Beverage company says new CBD products will bring in $100 million in revenue

By Hank Schultz

- Last updated on GMT

Getty Images
Getty Images
In another sign of the vibrancy of the CBD market, fast growing New Age Beverages foresees $100 million in sales over the next 18 months for its recently launched line of cannabinoid based beverages and topical products.

New Age Beverages, which is based in Denver, CO, merged in December with Morinda, a network marketing specialist in noni products. The combined company does business in a number of markets, including China. New Age had billed itself prior to the merger as the fastest growing natural beverage company in the country.

In its recent quarterly earnings statement, the first since the merger fully took hold, New Age reported $60.5 million in gross revenue, a 404% increase from the first quarter of 2018. Company officials noted that in an earnings call with investors that the company did only about $60 million in revenue in all of 2018.

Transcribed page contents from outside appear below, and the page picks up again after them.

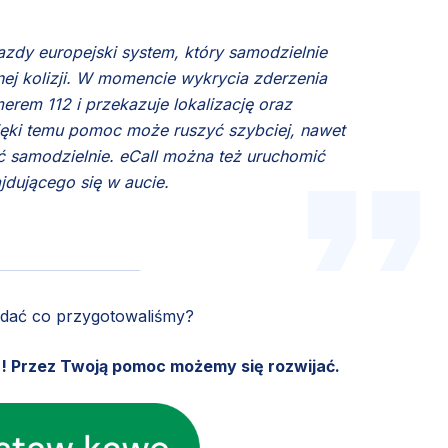
dy europejski system, który samodzielnie
j kolizji. W momencie wykrycia zderzenia
rem 112 i przekazuje lokalizację oraz
ięki temu pomoc może ruszyć szybciej, nawet
ić samodzielnie. eCall można też uruchomić
jdującego się w aucie.
ądać co przygotowaliśmy?
u! Przez Twoją pomoc możemy się rozwijać.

CBD products added to extensive beverage line

New Age, with the addition of Morinda, now sells canned coffee and yerba mate drinks under the Marley brand name, Xing branded iced tea, a line of kombucha products, coconut water and a recovery beverage, as well as the noni line that came with the Morinda merger. All are sold in a mix of direct to consumer and brick and mortar distribution.

In a recent earnings call with investors, the company said that despite its already rapid growth, more is in store with the launch of CBD based products, which includes creams and lotions as well as a CBD-infused beverage.

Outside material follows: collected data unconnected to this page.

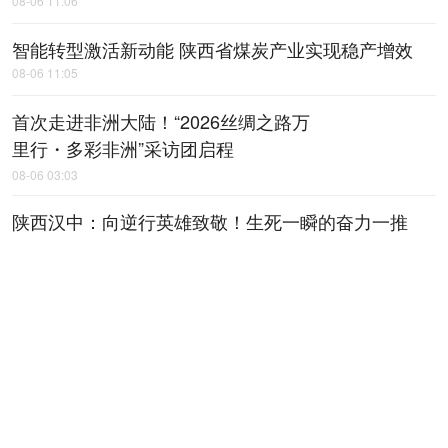
08-06 11:06
智能转型激活新动能 陕西省煤炭产业实现稳产增效
08-06 11:05
首次走进非洲大陆！“2026丝绸之路万
里行・多彩非洲”采访团启程
08-06 03:03
陕西汉中：向逆行英雄致敬！生死一瞬的奋力一推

“If it went right and the regulatory landscape unfolds globally as we expect it to, if it all went right—my CFO is going to kill me for saying this—but this could be big. So more than $100 million is nowhere near out of the realm of expectation, because mind you it’s wide open and we can be first,”​ said New Age CEO Brent Willis. The earnings call was posted in transcript form on the site seekingalpha.com​.

Chinese direct selling restrictions eased

In Asia, the company has strong distribution in Japan. It has a business in China, too, that was founded under the Morinda brand name. That activity was impacted by China’s recent crackdown on direct selling​, which Willis said was a reaction to the activities of two particular companies in the market. But CFO Gregory Gould said that the regulatory action seems now to have run its course.

“A big question we have right now is how quickly can China come back? The Chinese government has just lifted several restrictions on the way we can do business there and the big question will be how quickly will this come back. We believe this will be helped substantially by our introduction of Noni+Collagen​ (a Morinda product) and that launch is going on right now and going very well,”​ he said.